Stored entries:
* * * *

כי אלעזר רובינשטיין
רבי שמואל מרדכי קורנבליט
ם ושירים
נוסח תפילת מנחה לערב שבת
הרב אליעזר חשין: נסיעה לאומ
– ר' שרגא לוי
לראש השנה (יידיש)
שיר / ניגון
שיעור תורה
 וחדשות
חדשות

* * * *

Output every line of the records above as a JSON list of strings, with one string per line and blank lines omitted.

RESPONSE AREA »
[
  "כי אלעזר רובינשטיין",
  "רבי שמואל מרדכי קורנבליט",
  "ם ושירים",
  "נוסח תפילת מנחה לערב שבת",
  "הרב אליעזר חשין: נסיעה לאומ",
  "– ר' שרגא לוי",
  "לראש השנה (יידיש)",
  "שיר / ניגון",
  "שיעור תורה",
  " וחדשות",
  "חדשות"
]